ルキウスは破顔した。ハシムが確信した通り、それが最もルキウスを喜ばせる言葉だったのだ。これでルキウスは彼を心から信頼することになるだろう。だがハシムは彼の笑顔を見て重大な問題が潜んでいたことにも気付かざるを得なかった。

――問題は、僕もこの親子を憎めなくなってしまった事だな……

いつの間にかハシムも社交辞令を忘れ、自然に口元を綻ばせていた。


 翌日、デキムスは比較的部品損耗の少ない第二、第三大隊を率いて一行を離れ、ハシムと共にアイコラへと向かった。半千年対立し続けた両国が、仮とはいえ首都に相手の軍を招き入れる歴史的な出来事のはずだった。だが大きな歴史のうねりの中で生きる人々にとってはそれすらも取るに足らない事であった。

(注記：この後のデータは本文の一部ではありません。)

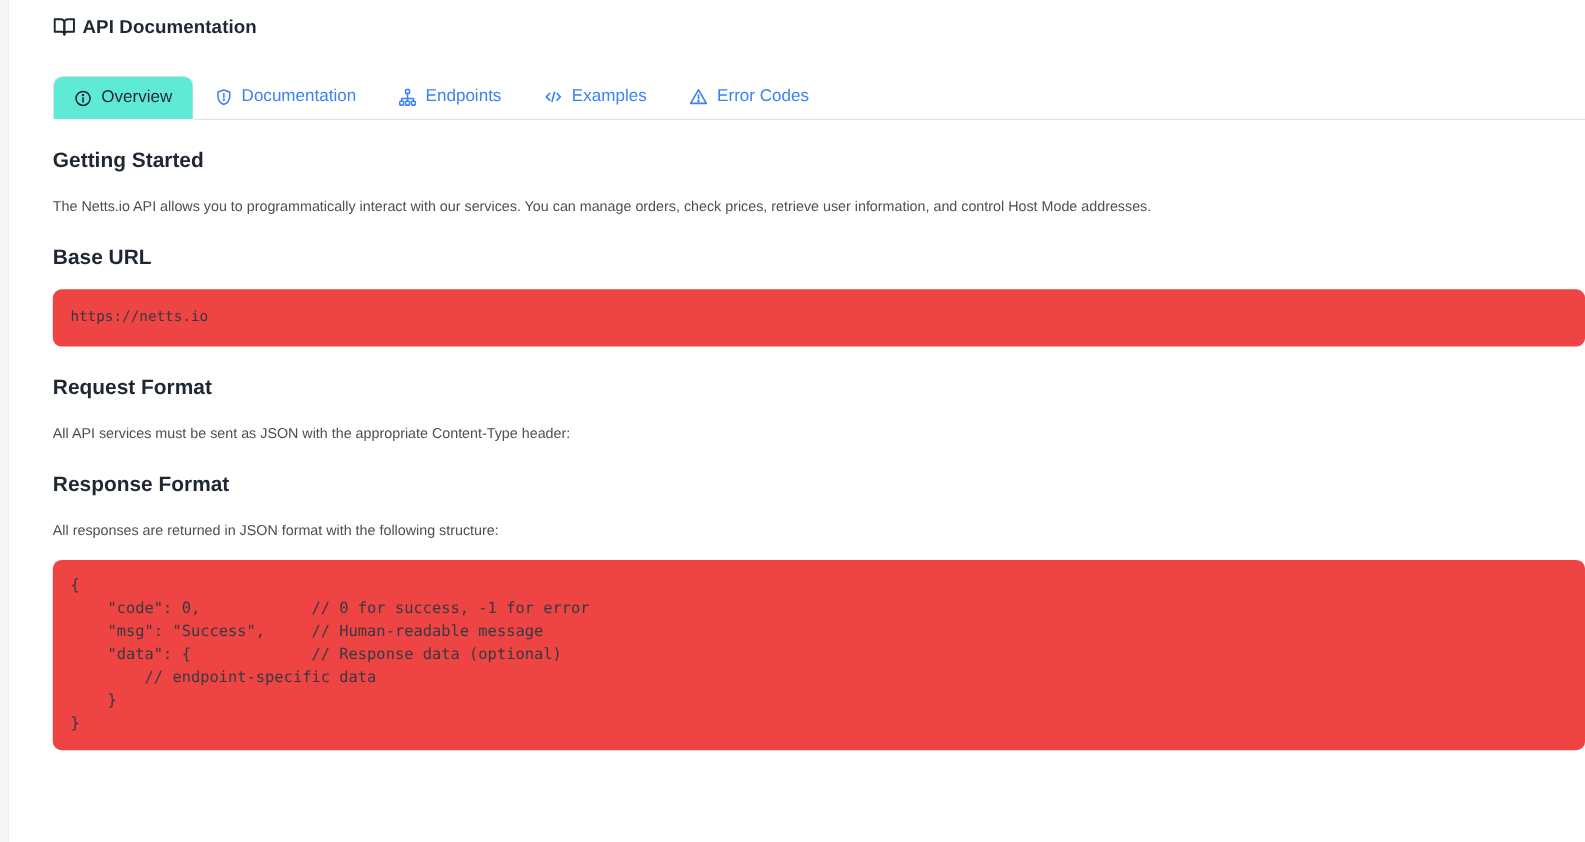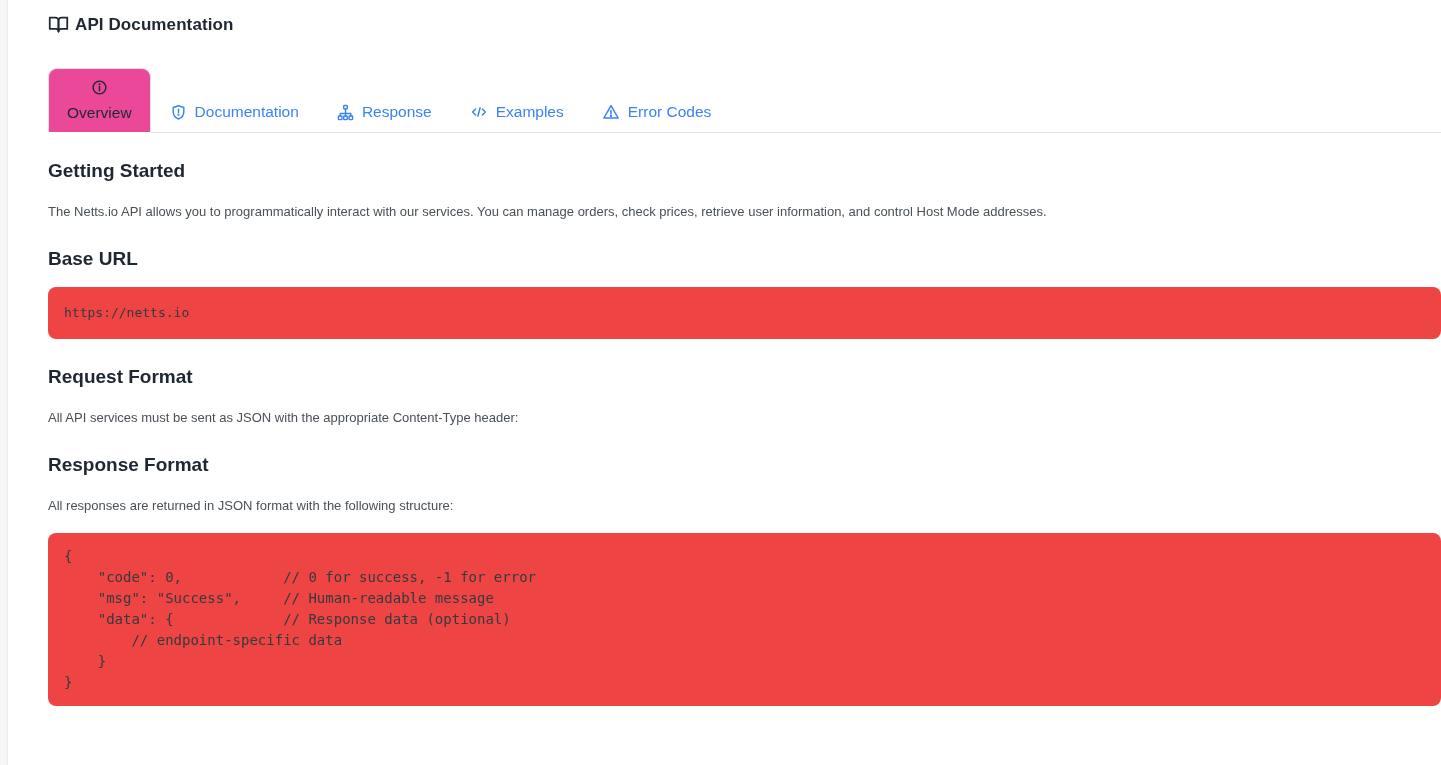--- a/index.html
+++ b/index.html
@@ -40,26 +40,25 @@
     font-size: 15.5px;
     color: #3b82f6;
     cursor: pointer;
     background: transparent;
     border: 1px solid transparent;
     white-space: nowrap;
   }
   .tab svg { display: block; flex: 0 0 auto; }
   .tab.active {
     color: #1f2733;
-    background: #ec4899;
+    background: #5eead4;
     border: 1px solid #dee2e6;
     border-bottom-color: #ffffff;
     border-radius: 9px 9px 0 0;
     margin-bottom: -1px;
-    flex-direction: column;
   }
 
   
   h2.section-heading {
     margin-top: 27px;
     font-size: 19px; font-weight: 700; color: #1f2733;
     line-height: 22px;
   }
   p.section-text {
     margin-top: 20px;
@@ -128,21 +127,21 @@
     <div class="tab">
       <span>
         <svg width="17" height="17" viewBox="0 0 24 24" fill="none" stroke="currentColor" stroke-width="2" stroke-linecap="round" stroke-linejoin="round">
           <rect x="9.5" y="2" width="5" height="5" rx="1"></rect>
           <rect x="2" y="17" width="5" height="5" rx="1"></rect>
           <rect x="9.5" y="17" width="5" height="5" rx="1"></rect>
           <rect x="17" y="17" width="5" height="5" rx="1"></rect>
           <path d="M12 7v3M4.5 17v-3.5h15V17M12 10.5V17"></path>
         </svg>
       </span>
-      <span>Response</span>
+      <span>Endpoints</span>
     </div>
     <div class="tab">
       <span>
         <svg width="18" height="18" viewBox="0 0 24 24" fill="none" stroke="currentColor" stroke-width="2" stroke-linecap="round" stroke-linejoin="round">
           <polyline points="7.5 8 3.5 12 7.5 16"></polyline>
           <polyline points="16.5 8 20.5 12 16.5 16"></polyline>
           <line x1="13.5" y1="6.5" x2="10.5" y2="17.5"></line>
         </svg>
       </span>
       <span>Examples</span>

注1 トロロイヤ=トロイア 木馬の置き土産を何故か城内に入れたうっかりさんたちの街です。

既出ですが、ローマの名門ユリウス氏族(カエサルやアウグストゥスの一族)はトロイアの王族でアプロディーテの息子でもあるアイネイアースということになっています。神の血を引いているということで家格を上げたかった訳ですね。

まあユリウス・クラウディウス朝ですらことごとく子供に帝位を継がせることに失敗してますが。でもなんやかやでありがたがられますからユリウス氏族の血は多くの皇帝に流れていると思います。……たぶん。

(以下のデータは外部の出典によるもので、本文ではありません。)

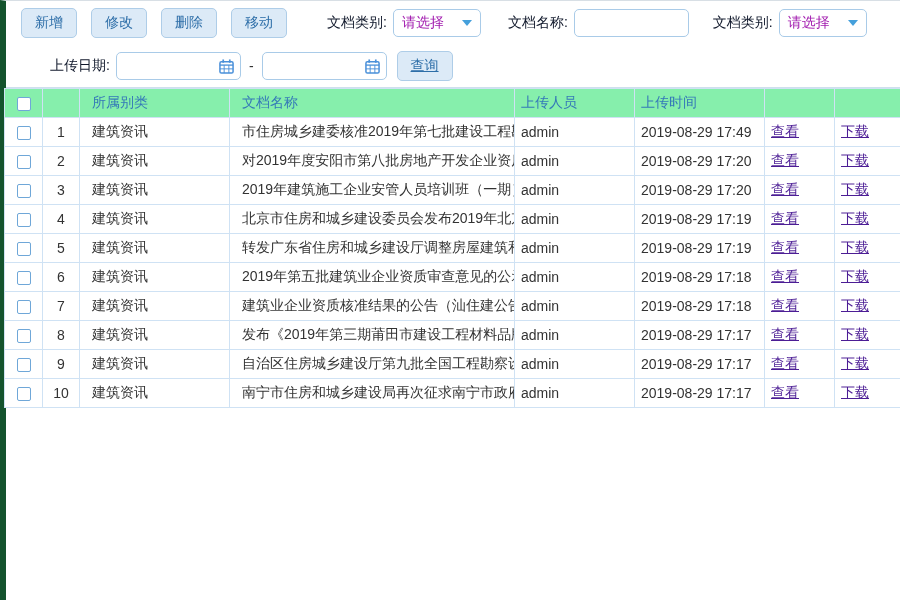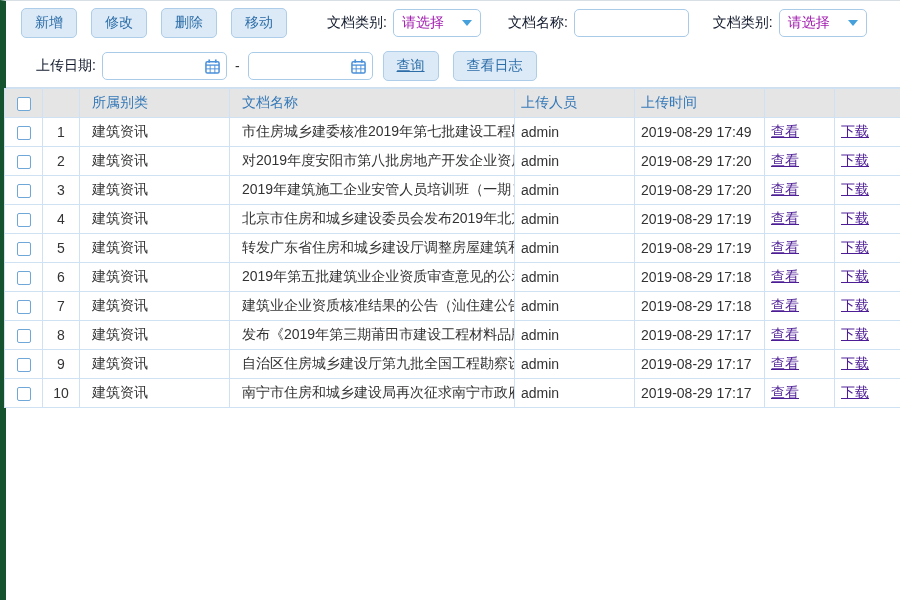--- a/index.html
+++ b/index.html
@@ -18,21 +18,21 @@
     border-top: 1px solid #d8dfe5;
     position: relative;
   }
   
   .toolbar-row1 {
     display: flex; align-items: center;
     height: 44px; padding-left: 15px;
   }
   .toolbar-row2 {
     display: flex; align-items: center;
-    height: 43px; padding-left: 30px;
+    height: 43px; padding-left: 44px;
     border-bottom: 1px solid #cfdfed;
   }
   .btn {
     background: #dceaf7;
     border: 1px solid #aecde8;
     border-radius: 5px;
     color: #2d6ea8;
     font-size: 14px;
     font-family: inherit;
     padding: 6px 13px;
@@ -94,21 +94,21 @@
   th, td {
     border: 1px solid #cfe2f4;
     height: 29px;
     padding: 0 6px;
     overflow: hidden;
     white-space: nowrap;
     text-overflow: clip;
     font-weight: normal;
   }
   thead th {
-    background: #e5e5e5;
+    background: #86efac;
     color: #3579b8;
     font-size: 14px;
   }
   .col-check, .col-num { text-align: center; }
   .col-cat, .col-doc { text-align: left; padding-left: 12px; }
   .col-up, .col-time, .col-act { text-align: left; }
   td { color: #333; font-size: 14px; background: #fff; }
   input[type="checkbox"] {
     appearance: none; -webkit-appearance: none;
     width: 14px; height: 14px;
@@ -182,21 +182,20 @@
           <line x1="11.5" y1="0.5" x2="11.5" y2="4" stroke="#4a90d9" stroke-width="1.8"></line>
           <line x1="1" y1="6.5" x2="15" y2="6.5" stroke="#4a90d9" stroke-width="1.4"></line>
           <line x1="5.5" y1="6.5" x2="5.5" y2="15" stroke="#4a90d9" stroke-width="1"></line>
           <line x1="10.5" y1="6.5" x2="10.5" y2="15" stroke="#4a90d9" stroke-width="1"></line>
           <line x1="1" y1="10.5" x2="15" y2="10.5" stroke="#4a90d9" stroke-width="1"></line>
         </svg>
       </span>
     </div>
 
     <button class="btn gap-query">查询</button>
-    <button class="btn" style="margin-right:0;">查看日志</button>
   </div>
 
   <table>
     <colgroup>
       <col style="width:38px">
         <col style="width:37px">
         <col style="width:150px">
         <col style="width:285px">
       <col style="width:120px">
         <col style="width:130px">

ひょっこり皇帝になった人は名門の女性と結婚したがりますしね。

でも、よりによってなんでアプロディーテなんでしょう?

黄金のりんごが欲しいばかりに愛人の甥っ子に人妻をあてがった性悪女です。

更にはヘーパイストスと無理やり結婚させられ、それが不満でマルスと浮気して旦那に見つかり、××(チョメチョメ)しているところを家族全員に見られるという元祖リベンジポルノをされた女神ですよ?